**What the task asks:**
For this exercise, output the entries below exactly from the line that holds "vfov_deg: 11.5" to the line that holds "exposure_s: 1/60", both ends included. No pictures belong in the copy.

————

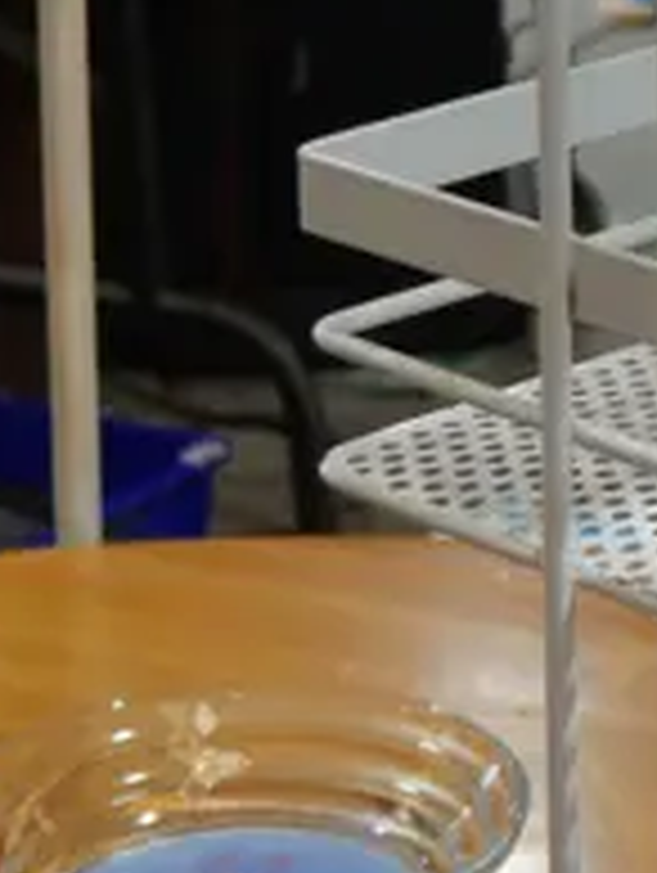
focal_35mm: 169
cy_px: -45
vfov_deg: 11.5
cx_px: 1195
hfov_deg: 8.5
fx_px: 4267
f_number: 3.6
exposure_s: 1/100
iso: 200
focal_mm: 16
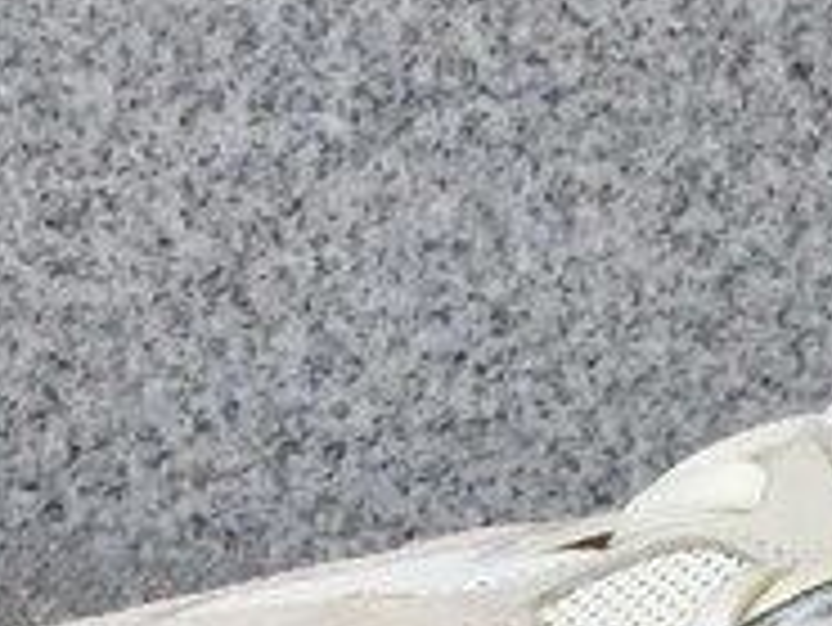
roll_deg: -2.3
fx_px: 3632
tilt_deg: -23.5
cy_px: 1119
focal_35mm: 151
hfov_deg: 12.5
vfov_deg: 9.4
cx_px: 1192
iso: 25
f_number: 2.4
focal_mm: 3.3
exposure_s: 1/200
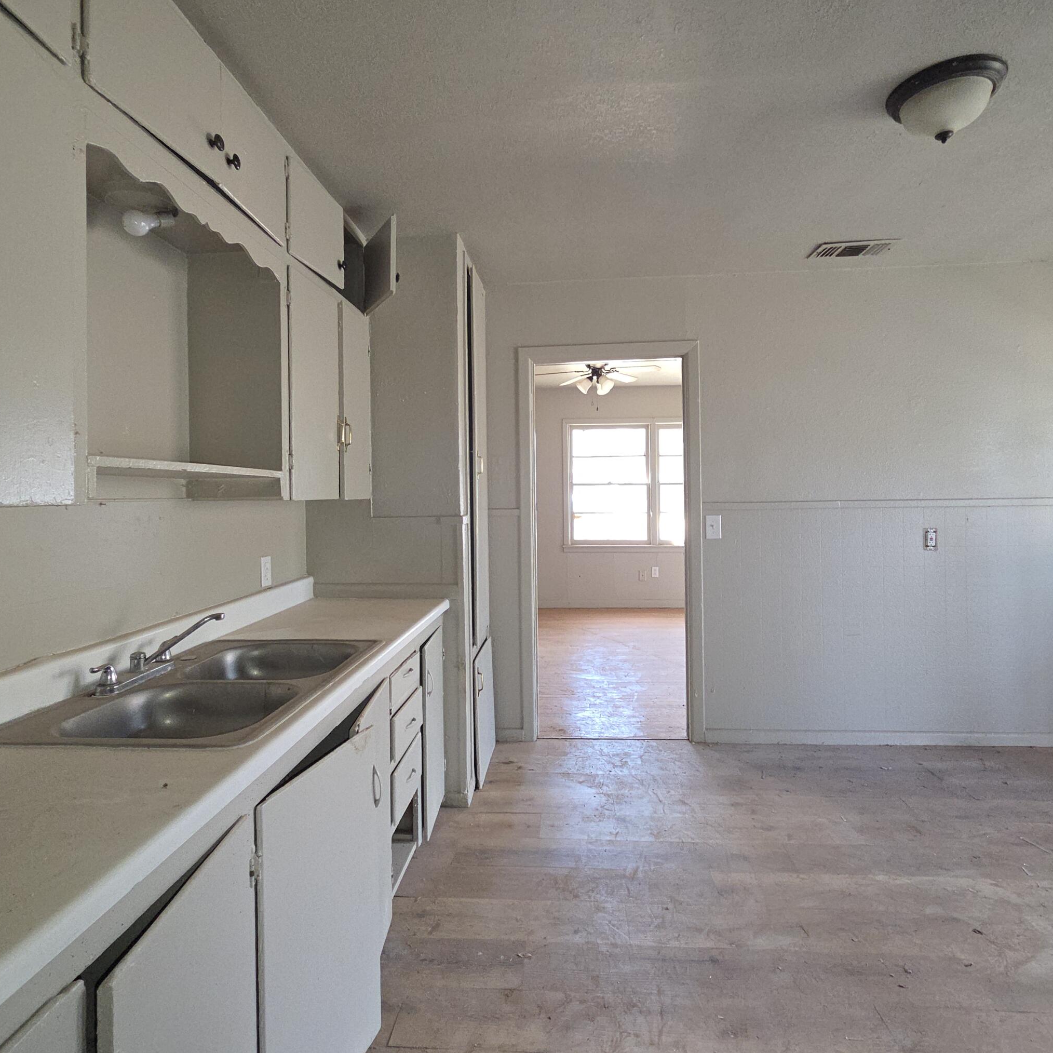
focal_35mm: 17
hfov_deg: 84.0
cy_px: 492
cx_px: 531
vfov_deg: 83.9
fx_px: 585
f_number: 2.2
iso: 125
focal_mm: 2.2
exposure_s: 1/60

————

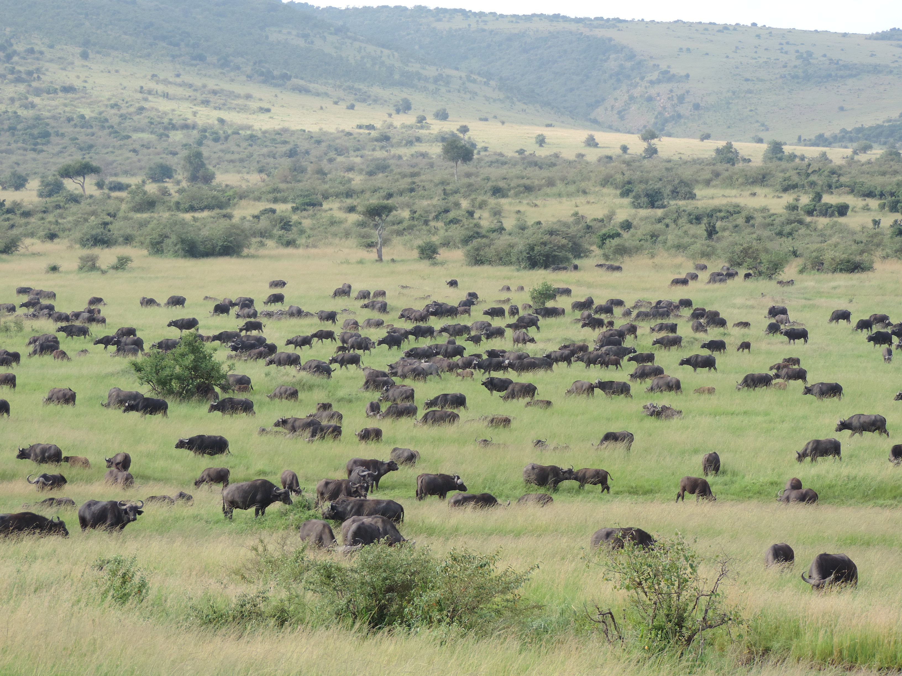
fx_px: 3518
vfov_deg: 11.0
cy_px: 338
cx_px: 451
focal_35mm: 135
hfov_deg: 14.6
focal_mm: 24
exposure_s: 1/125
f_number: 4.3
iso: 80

————

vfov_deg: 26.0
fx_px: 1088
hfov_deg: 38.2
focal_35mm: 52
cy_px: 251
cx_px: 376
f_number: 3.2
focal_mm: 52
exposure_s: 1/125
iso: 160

————

**Written answer:**
vfov_deg: 11.5
cx_px: 1195
hfov_deg: 8.5
fx_px: 4267
f_number: 3.6
exposure_s: 1/100
iso: 200
focal_mm: 16
roll_deg: -2.3
fx_px: 3632
tilt_deg: -23.5
cy_px: 1119
focal_35mm: 151
hfov_deg: 12.5
vfov_deg: 9.4
cx_px: 1192
iso: 25
f_number: 2.4
focal_mm: 3.3
exposure_s: 1/200
focal_35mm: 17
hfov_deg: 84.0
cy_px: 492
cx_px: 531
vfov_deg: 83.9
fx_px: 585
f_number: 2.2
iso: 125
focal_mm: 2.2
exposure_s: 1/60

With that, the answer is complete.